Culte du dimanche 27 mars 2022
Prédication par le pasteur David Veldhuizen

Texte biblique : Psaume 126




Frères et sœurs en Christ,

« Nous étions comme des gens qui font un rêve. », voici l’une des premières affirmations du Psaume 126. Cette fois-ci, il s’agit d’un rêve au sens de ce que l’on espère et désire, tout en sachant qu’objectivement, cette situation rêvée est très éloignée de notre réalité immédiate. Ce n’est pas impossible, pas inaccessible, mais c’est peu probable… alors que nous y aspirons profondément ! « Nous étions comme des gens qui font un rêve. » Ce Psaume semble donc nous entraîner sur un terrain bien différent du Psaume 124, que nous avions lu et commenté dimanche dernier, un Psaume qui évoquait plutôt ce qui se passerait « sans le Seigneur ». Nous avions réfléchi autour de ces scénarios commençant par « et si… » et qui basculaient rapidement dans le cauchemar. Vous le voyez, dans ces Psaumes des montées que nous parcourons pendant ces dimanches du Carême, les pèlerins juifs qui sont en marche vers le sanctuaire de Jérusalem, ces pèlerins en plein cheminement spirituel traversent une grande diversité d’état d’esprit. Nous pouvons supposer sans trop de risque de nous tromper que Jésus et ses disciples, montant à Jérusalem pour la fête de la Pâque, avant la Croix puis le tombeau vide, Jésus et ses disciples ont récité ces prières, chanté ces psaumes…

« Nous étions comme des gens qui font un rêve. » Quelle est donc cette situation inespérée pour celles et ceux qui ont écrit puis repris ce texte ? Elle est suggérée en quelques mots : « Quand le Seigneur a rétabli Sion. » Quelques mots qui étaient transparents il y a deux mille ans, qui le sont peut-être moins pour nous aujourd’hui, et je vous propose une rapide révision de votre catéchisme – et de votre culture historique sur le Proche-Orient dans l’Antiquité – pour mieux comprendre de quoi il est question.

Dans la chronologie du Premier Testament, en partant de la Création, nous avons bien sûr Adam et Eve, Noé, Babel, Abraham, Isaac, Jacob. Quelques siècles plus tard, Moïse fait sortir d’Égypte les descendants de Jacob, devenus le peuple hébreu. Il y a l’Alliance et le don de la Loi, dont les Dix commandements, au Mont Sinaï, puis les quarante années au désert. Le peuple peut alors conquérir et s’installer dans la Terre promise. Il est accompagné par des juges, puis réclame un roi. Ce sera Saül, puis David, qui régnera depuis Jérusalem dans les années 1000 avant Jésus-Christ, et Salomon, qui construira le temple, lieu central de la religion juive.
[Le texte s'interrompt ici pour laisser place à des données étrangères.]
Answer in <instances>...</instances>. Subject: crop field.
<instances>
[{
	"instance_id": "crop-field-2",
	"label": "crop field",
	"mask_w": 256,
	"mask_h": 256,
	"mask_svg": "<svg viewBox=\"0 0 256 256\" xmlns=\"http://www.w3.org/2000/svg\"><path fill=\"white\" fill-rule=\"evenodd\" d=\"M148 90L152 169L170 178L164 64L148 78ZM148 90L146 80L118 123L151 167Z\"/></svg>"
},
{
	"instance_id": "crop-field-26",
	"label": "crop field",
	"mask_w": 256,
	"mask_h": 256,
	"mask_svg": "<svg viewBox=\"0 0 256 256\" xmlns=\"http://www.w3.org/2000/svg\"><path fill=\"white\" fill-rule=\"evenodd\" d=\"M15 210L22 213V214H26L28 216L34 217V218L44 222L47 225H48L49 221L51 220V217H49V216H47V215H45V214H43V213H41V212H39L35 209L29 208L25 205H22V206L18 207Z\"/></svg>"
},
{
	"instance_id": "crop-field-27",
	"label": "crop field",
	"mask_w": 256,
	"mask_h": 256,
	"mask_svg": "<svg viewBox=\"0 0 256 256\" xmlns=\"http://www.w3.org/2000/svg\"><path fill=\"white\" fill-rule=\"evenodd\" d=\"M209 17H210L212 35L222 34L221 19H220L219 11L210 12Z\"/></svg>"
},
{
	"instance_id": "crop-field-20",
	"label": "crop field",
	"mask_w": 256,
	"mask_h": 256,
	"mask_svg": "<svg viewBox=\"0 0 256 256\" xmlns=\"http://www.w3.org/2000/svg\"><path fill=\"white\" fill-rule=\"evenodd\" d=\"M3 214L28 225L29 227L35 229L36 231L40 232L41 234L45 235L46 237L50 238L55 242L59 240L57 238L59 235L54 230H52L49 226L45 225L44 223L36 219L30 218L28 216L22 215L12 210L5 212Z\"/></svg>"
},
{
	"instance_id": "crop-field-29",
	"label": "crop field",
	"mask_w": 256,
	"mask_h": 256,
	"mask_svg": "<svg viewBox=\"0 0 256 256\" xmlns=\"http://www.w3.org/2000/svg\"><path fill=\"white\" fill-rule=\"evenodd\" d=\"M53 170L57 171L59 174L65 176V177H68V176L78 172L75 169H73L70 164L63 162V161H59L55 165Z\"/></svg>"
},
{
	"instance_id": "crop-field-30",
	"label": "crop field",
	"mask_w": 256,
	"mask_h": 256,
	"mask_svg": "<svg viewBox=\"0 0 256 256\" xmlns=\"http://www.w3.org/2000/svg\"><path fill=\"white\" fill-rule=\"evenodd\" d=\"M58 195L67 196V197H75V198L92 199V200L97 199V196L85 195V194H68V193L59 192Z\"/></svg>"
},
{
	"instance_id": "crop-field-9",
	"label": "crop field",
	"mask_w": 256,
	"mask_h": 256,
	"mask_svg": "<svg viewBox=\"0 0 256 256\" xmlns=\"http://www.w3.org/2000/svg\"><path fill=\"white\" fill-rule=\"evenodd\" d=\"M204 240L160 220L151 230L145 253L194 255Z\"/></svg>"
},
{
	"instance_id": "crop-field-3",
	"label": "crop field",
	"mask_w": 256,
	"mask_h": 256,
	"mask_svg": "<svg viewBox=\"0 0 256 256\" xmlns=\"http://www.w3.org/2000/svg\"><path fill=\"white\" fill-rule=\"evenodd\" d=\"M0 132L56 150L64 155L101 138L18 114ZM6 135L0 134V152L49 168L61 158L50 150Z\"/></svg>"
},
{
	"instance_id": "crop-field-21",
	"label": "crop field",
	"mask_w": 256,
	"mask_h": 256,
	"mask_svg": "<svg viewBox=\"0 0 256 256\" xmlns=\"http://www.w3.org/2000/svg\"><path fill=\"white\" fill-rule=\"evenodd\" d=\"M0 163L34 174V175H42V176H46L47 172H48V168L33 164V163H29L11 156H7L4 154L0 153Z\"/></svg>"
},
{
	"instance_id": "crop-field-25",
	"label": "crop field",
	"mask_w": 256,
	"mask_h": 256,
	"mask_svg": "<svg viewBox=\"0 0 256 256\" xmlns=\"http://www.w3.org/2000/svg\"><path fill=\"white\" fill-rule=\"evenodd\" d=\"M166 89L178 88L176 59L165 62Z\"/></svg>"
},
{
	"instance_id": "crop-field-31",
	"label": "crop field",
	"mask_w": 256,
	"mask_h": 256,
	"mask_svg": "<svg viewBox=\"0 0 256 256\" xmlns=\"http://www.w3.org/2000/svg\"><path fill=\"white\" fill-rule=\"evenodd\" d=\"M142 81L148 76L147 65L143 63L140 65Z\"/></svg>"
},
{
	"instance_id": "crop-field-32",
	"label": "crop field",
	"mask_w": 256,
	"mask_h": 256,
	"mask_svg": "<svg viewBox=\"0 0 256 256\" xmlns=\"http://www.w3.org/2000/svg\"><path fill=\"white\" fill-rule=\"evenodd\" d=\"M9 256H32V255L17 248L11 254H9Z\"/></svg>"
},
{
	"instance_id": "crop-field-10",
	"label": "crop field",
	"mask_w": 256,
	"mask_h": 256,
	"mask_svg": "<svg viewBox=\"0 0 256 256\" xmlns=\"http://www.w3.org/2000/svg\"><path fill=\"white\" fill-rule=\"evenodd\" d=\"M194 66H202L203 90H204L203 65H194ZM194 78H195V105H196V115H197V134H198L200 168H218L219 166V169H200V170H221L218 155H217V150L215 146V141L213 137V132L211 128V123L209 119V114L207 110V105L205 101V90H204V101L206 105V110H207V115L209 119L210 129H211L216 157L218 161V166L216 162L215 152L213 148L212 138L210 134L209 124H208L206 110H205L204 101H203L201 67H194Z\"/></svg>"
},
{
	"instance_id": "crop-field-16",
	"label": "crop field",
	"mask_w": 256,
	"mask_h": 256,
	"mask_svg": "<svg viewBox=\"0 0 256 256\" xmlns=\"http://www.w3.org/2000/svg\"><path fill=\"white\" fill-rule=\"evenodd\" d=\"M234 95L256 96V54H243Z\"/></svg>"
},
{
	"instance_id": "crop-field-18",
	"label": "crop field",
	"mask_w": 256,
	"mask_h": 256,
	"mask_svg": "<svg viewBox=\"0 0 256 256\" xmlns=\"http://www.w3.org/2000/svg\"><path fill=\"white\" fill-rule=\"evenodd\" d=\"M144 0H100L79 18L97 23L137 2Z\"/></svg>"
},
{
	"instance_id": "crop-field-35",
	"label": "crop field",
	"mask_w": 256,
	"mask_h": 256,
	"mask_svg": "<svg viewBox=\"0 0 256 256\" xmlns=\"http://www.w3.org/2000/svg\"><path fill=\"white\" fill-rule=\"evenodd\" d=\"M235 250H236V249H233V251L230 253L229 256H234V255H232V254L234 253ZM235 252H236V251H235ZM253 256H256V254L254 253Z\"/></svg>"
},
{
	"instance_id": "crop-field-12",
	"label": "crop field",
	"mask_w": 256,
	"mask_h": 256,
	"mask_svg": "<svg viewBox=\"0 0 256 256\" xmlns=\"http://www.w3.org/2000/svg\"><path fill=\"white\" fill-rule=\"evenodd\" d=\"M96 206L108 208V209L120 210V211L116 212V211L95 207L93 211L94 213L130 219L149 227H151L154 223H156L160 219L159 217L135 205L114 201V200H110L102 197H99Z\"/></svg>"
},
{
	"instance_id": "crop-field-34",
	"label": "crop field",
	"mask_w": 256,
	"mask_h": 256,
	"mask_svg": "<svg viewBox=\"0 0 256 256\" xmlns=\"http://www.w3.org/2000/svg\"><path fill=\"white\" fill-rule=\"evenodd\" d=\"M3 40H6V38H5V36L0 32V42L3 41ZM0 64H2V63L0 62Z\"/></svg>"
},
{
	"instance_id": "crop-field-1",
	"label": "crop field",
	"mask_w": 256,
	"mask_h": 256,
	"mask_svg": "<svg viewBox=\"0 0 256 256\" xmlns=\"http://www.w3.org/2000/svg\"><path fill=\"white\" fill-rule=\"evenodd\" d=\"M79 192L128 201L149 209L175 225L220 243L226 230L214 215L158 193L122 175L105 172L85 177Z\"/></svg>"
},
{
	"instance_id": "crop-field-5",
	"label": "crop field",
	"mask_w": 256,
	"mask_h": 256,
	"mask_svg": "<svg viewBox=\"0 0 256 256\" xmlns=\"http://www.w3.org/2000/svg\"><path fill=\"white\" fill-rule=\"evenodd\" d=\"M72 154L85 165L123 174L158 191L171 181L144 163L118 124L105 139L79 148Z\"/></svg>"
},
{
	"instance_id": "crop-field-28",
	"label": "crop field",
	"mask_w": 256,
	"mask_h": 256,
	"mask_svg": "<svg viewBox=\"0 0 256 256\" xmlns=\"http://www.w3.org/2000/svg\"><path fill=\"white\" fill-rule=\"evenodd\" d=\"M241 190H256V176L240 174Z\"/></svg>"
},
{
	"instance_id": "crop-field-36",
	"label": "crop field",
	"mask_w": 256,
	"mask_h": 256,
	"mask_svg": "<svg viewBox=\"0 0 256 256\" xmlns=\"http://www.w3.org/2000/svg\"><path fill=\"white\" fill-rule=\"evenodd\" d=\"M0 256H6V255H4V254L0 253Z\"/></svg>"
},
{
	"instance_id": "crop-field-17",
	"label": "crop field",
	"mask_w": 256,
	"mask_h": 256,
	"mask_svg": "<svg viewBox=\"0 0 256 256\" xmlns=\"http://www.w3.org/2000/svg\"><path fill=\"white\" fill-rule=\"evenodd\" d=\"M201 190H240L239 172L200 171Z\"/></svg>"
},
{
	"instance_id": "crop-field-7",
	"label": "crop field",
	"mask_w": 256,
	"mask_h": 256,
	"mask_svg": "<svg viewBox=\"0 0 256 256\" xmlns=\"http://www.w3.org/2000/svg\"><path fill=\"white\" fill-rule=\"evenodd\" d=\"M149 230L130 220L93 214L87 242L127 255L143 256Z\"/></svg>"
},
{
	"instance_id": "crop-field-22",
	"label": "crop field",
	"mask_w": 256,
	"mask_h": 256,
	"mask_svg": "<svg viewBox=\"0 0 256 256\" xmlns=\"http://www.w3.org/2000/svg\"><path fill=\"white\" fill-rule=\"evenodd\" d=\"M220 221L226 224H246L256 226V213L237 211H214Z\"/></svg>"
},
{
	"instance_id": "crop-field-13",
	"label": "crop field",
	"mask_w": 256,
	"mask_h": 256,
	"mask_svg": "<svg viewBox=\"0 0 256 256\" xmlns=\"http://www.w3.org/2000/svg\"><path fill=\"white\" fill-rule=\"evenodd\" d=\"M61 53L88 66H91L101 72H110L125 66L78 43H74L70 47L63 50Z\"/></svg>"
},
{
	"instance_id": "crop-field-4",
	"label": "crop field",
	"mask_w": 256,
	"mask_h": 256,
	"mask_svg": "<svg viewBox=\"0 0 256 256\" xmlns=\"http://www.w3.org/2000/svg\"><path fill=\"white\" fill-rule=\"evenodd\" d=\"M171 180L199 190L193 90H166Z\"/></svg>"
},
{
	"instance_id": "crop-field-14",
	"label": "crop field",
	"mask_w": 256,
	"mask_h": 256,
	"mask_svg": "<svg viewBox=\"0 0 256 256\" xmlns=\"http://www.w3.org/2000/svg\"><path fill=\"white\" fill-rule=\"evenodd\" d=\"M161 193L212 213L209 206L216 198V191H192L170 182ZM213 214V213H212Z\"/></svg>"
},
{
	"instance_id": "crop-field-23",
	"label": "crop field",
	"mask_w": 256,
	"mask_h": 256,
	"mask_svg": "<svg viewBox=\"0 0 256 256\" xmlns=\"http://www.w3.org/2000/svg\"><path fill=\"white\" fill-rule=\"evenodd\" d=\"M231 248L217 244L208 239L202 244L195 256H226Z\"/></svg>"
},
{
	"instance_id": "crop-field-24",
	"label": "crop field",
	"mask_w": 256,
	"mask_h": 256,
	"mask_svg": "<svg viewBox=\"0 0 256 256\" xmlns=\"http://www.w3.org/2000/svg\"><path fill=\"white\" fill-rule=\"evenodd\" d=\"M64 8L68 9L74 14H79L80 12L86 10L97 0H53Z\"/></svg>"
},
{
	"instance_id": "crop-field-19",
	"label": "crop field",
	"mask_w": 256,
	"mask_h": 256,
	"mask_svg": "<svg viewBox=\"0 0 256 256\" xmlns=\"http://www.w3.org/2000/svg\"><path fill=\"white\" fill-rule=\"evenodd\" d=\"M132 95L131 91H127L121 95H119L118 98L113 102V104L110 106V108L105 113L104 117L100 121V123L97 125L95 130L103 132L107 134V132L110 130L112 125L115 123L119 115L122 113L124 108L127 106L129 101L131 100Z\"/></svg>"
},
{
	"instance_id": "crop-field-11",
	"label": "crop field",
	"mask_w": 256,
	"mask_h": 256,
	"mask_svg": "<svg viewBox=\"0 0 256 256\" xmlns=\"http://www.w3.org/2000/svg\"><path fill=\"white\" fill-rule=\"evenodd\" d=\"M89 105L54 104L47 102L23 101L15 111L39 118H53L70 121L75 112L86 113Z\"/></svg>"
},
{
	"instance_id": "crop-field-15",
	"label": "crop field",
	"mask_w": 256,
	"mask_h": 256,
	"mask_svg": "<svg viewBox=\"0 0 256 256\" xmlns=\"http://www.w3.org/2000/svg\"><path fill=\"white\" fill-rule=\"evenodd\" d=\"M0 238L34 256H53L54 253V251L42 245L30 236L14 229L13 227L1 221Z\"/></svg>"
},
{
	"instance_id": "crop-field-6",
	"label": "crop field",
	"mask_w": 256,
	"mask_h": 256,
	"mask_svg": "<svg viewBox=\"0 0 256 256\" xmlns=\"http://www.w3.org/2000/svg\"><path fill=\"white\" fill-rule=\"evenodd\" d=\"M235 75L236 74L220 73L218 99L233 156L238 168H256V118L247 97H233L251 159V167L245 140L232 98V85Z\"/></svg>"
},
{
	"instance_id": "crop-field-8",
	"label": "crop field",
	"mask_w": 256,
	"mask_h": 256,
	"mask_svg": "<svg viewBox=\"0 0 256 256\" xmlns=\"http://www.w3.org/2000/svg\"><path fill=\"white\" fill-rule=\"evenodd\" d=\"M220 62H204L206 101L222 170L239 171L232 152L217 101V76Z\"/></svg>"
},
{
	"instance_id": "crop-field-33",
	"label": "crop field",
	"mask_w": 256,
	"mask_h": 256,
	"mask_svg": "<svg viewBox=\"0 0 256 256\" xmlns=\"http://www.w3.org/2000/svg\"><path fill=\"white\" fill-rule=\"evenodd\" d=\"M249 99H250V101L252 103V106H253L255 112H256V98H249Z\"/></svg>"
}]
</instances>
Mais le royaume se divise, avec Israël au Nord, et Juda au Sud, autour de Jérusalem. Les rois se succèdent, plus ou moins fidèles à la loi de Dieu. Mais le territoire reste à un carrefour entre de grandes puissances régionales, notamment l’Égypte au sud, mais aussi l’Assyrie, à l’est et au nord. Au septième siècle avant notre ère, l’empire assyrien justement décline, partagé entre les Mèdes et les Babyloniens. Ce sont ces derniers qui vont assiéger Jérusalem en -587, vaincre la ville et son royaume, et déporter la population à Babylone, alors dirigée par Nabuchodonosor II. La destruction de Jérusalem et de son temple, ainsi que l’exil, constituent une tragédie, un traumatisme considérable pour le peuple de Dieu, qui ressent probablement alors un profond désespoir.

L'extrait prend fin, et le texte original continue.